As compared to nonexposed controls, exposed individuals have statistically significant differences in nerve conduction velocity (NCV) and EMG findings.
Toxic Neuropathy presents in patients with subtle pain or weakness.
Subclinical abnormalities can be found on electrodiagnostic testing and may herald a progressive neuropathy if exposure continues at a similar dose.
Attributing neuropathy to such an exposure often is difficult.
In some patients, extensive search for an etiology may fail to uncover the exact cause of neuropathy.
In the porphyrias the cause of PN is usually left without an exact cause. Many porphyria patients have co-existing diabetes with it's own specific neuropathy.
Yet in other acute porphyria patients PN is often describe as related to SLE or moreover MS neuropathies.
In PCT especially, alcoholic neuropathy is often indicated.
Utilizing neurophysiologic testing, neuropsychological testing, and neuroimaging to support a clinical suspicion of PN is usully the best route to be undertaken.
Neuropathy may be described by it's presentation. Such description may be indicated as motor or sensory type smptoms. Both types are found in the acute porphyrias.
Other diagnostic measurements in neuropathy include electrodiagnostic features, and neuroanatomical location within the peripheral nerve. These diagnostic measurements can identify demyelinating or axonal, neuronopathy, ion channel neuropathy, neuromuscular transmission) or location (ie, cranial or peripheral).
Toxic neuropathy refers to those presentations that are caused by drug ingestion, drug or chemical abuse, or industrial chemical exposure which can often be found in today's enviroment.
Cellular involvement in neuropathy includes: (1) neuropathy affecting the cell body, especially those of the dorsal root ganglion, (2) myelinopathy or schwannopathy with primary segmental demyelination, and (3) distal axonopathy causing dying back axonal degeneration.
Distal axonopathy is the most common form,
Antibiotic treatment or cisplatin or pyridoxine toxicity may cause sensory neuropathy.
Segmental demyelination may result from the cardiac medications perhexiline or amiodarone, tetanus toxoid or diphtheria toxin administration, or exposure to lead or arsenic.
Through research studies conducted in the United States it has been found that 76% of patients who presented with undiagnosed neuropathy had neuropathies that were classifiable.
This research studies would then conclude that about 25% of all neuropathies have an unknown etiology.
Environmental and occupational exposure often play a role in some of these undiagnosed neuropathies.
Diagnosis of a pure porphyric neuropathy is difficult at best. Porphyria patients often developed multiple neuropathies.

Monte Mullendore NP

Muscle Pain Common in PN

Muscle pain and weakness is commonly associated with porphyric PN.
Muscle pain in porphyric PN can be caused from muscle spasms, as well as from joints, and the bones themselves.

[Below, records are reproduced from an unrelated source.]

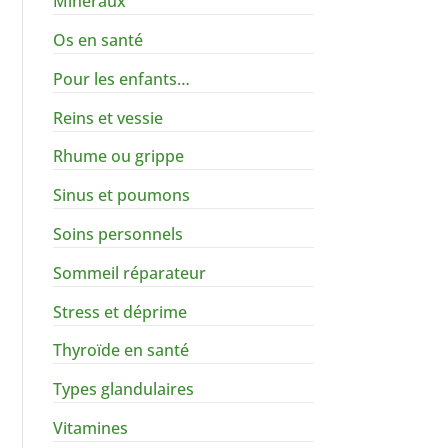
Minéraux
Os en santé
Pour les enfants…
Reins et vessie
Rhume ou grippe
Sinus et poumons
Soins personnels
Sommeil réparateur
Stress et déprime
Thyroïde en santé
Types glandulaires
Vitamines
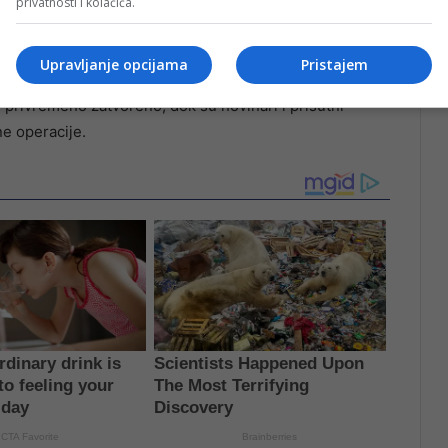
privatnosti i kolačića.
Upravljanje opcijama
Pristajem
 privremeno zatvoreno, dok su novinari i prisutni
e operacije.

Muscle pain is a common complaint.
In normally healthy people muscle pain is most frequently related to overuse or muscle injury from unaccustomed exercise or work.

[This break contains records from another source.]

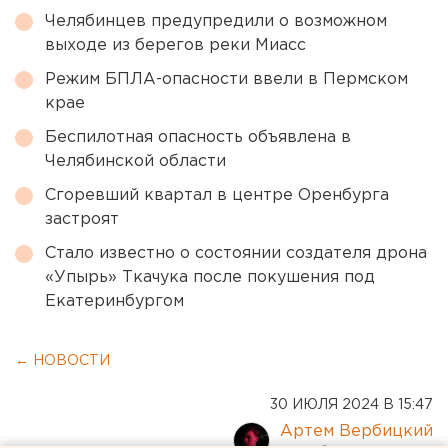
Челябинцев предупредили о возможном
выходе из берегов реки Миасс
Режим БПЛА-опасности ввели в Пермском
крае
Беспилотная опасность объявлена в
Челябинской области
Сгоревший квартал в центре Оренбурга
застроят
Стало известно о состоянии создателя дрона
«Упырь» Ткачука после покушения под
Екатеринбургом
← НОВОСТИ
30 ИЮЛЯ 2024 В 15:47
Артем Вербицкий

In the porphyric patient muscle pain is usually associated with the PN that is commonly associated with acute episodes of porphyria.
Muscle pain can accompany many conditions such as infectious disease, autoimmune disease, parasitosis and other problems, as well as the acute poprhyrias.

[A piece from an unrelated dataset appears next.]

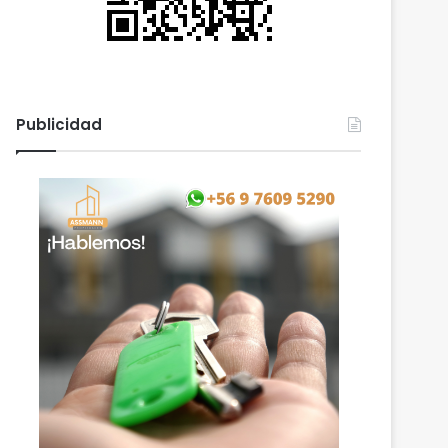
Publicidad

Tension and stress can add to muscle pain.
In addition some pharmacueitcals can be the cause of muscle pain. Such pharmaceuticals include amphotericin B, carbinoxolone, chloroquine, clofibrate,corticosteroids, and hydroxychloroquine.
Muscle pain is best relieved through plenty of rest and exercise. Many porphyria patients follow prescribed physical therapy workouts to relieve such pain.
Muscle pain will often respond well to cold and/or warm compresses.
Muscle pain also can be relieved through body massage.
Heat, warm baths, massage, and gentle stretching exercises after a rest period should be used as frequently as possible.
Regular exercise is strongly recommended.
In severe cases the use of TENS units can be beneficial.
Pain medications may help relieve pain and swelling.
Muscular pain associated porphyria is best controlled by treating the primary illness and avoiding acute episodes.